▸ **Ziel der Aufgabe 1**
Nenne alle Personen, Organisationen, Institutionen und Plattformen, die im Bericht über das Urteil gegen Edwin Nasr namentlich vorkommen.
▸ **Ziel der Aufgabe 2**
Schreibe den Bericht über den Prozess gegen Edwin Nasr nach seinem letzten Satz weiter.

▸ **Dokument**
#####
Wegen antisemitischer Postings: Urteil gegen Kurator:in
Ein Berliner Gericht verurteilt Edwin Nasr als erste Person des Kunstbetriebs wegen antisemitischer Postings. Nasr habe die Hamas-Massaker gebilligt.
Montagvormittag, Amtsgericht Tiergarten. Die Zuschauerbänke in Verhandlungsaal B101 füllen sich. Gut 20 Personen aus dem Berliner Kunst- und Clubmilieu sind gekommen. Sie wollen Kurator:in Edwin Nasr Beistand leisten.
Nasr muss sich dort wegen Billigung von Straftaten verantworten. Genauer: weil Nasr am frühen Morgen des 8. Oktober 2023, nur wenige Stunden nach den Massakern der islamistischen Hamas, drei Story-Beiträge auf seinem persönlichen Instagram-Account teilte, die die Verbrechen der Hamas „durch Verbreiten von Inhalten gebilligt haben“, wie Anklägerin Annette Gintaut-Verheijen zum Auftakt des Prozesses verliest.
#####
▸ **Einträge im Datensatz**
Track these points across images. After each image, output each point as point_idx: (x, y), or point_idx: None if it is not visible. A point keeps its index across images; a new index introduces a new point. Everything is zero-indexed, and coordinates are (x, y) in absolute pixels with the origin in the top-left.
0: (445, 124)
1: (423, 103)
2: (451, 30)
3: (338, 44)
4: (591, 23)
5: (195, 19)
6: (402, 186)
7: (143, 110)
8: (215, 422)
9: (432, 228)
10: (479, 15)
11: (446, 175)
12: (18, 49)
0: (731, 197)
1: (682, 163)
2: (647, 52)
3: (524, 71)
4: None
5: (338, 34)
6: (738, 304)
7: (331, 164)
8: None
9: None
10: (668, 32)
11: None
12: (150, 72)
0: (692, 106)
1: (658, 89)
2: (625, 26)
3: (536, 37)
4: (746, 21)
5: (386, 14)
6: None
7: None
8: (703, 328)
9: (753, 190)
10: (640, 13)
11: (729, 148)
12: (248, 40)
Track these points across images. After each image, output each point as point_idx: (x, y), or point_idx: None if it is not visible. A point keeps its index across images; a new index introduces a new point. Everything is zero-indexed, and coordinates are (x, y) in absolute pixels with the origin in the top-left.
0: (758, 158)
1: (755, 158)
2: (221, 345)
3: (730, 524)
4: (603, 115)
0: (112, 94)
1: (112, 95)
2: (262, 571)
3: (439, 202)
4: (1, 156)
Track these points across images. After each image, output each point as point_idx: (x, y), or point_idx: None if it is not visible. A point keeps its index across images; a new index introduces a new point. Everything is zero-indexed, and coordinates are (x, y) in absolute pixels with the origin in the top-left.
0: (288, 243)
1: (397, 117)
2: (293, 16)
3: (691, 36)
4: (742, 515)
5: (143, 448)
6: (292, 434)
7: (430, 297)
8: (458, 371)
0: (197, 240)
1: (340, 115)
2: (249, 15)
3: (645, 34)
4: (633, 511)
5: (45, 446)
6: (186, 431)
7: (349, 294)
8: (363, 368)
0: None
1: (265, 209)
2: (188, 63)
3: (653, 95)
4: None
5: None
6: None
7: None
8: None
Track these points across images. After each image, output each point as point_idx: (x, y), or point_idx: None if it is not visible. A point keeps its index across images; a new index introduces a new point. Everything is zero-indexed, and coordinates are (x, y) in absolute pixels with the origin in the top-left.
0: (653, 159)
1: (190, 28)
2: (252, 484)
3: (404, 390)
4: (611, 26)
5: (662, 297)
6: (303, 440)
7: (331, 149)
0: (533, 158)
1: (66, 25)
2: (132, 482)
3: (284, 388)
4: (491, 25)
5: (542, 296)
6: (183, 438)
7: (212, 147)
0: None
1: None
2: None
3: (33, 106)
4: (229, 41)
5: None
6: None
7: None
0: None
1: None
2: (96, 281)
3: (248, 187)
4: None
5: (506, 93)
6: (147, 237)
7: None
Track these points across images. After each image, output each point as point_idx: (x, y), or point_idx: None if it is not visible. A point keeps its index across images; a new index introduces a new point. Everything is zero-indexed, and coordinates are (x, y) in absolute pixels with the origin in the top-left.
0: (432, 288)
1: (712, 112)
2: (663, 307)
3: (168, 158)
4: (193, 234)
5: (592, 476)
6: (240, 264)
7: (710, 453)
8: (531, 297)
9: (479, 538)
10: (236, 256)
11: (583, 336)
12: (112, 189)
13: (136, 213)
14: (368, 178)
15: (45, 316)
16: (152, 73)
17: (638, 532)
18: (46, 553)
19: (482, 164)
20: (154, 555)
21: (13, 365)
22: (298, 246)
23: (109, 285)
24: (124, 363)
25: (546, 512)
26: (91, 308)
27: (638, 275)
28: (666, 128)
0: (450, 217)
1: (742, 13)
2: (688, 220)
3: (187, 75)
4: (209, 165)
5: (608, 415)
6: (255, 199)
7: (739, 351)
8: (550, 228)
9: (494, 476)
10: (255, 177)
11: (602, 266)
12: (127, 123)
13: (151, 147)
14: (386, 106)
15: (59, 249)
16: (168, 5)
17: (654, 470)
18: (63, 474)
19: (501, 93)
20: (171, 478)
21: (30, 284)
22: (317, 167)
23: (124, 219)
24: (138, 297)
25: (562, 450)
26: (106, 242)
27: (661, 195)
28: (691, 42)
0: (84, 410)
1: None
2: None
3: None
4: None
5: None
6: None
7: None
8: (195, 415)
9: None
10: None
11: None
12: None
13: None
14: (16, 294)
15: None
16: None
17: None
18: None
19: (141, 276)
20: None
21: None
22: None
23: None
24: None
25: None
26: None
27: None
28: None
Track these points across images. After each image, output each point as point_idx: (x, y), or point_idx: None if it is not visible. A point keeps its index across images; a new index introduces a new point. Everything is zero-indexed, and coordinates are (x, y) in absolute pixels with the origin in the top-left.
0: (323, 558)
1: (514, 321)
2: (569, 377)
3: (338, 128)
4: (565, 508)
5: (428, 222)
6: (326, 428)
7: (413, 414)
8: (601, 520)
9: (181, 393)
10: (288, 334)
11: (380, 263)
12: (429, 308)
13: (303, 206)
#####
▸ **Ergebnis 1**
Edwin Nasr, Hamas, Amtsgericht Tiergarten, Instagram, Annette Gintaut-Verheijen

▸ **Ergebnis 2**
Auf Instagram postete Nasr unter anderem eine historische Darstellung antikolonialer Kämpfe. Dazu schrieb Nasr mit Verweis auf die Angriffe gegen israelische Zivilisten: „Zur Hölle mit allen, die an diesem Punkt nicht in der Lage sind, die Schönheit revolutionärer Gewalt zu erkennen oder sich ihr hinzugeben, auch (oder gerade) wenn sie zu ‚unerträglicher‘ Brutalität führt.“
Darauf folgte ein weiterer Beitrag, in dem ein Bild mit vor der Hamas fliehenden Besuchern des Nova-Festivals übertitelt wurde mit „Poetische Gerechtigkeit“. Nasr verteidigt sich damit, von den Massakern zum Zeitpunkt der Veröffentlichung nichts gewusst zu haben; nicht der Backlash habe die Löschung der Postings veranlasst, sondern Reue, als Nasr erfuhr, dass es sich um Massaker handele.
Dazwischen sei Nasr im Technoclub Berghain gewesen, wo „Handynutzung bekanntlich eingeschränkt ist“, wie Verteidiger Benjamin Düsberg zu verstehen gibt. Von Medienberichten habe Nasr also keine Kenntnis nehmen können, die Angriffe der Hamas hielt Nasr zunächst für harmlose „Störungen durch Gleitschirm-Flieger“.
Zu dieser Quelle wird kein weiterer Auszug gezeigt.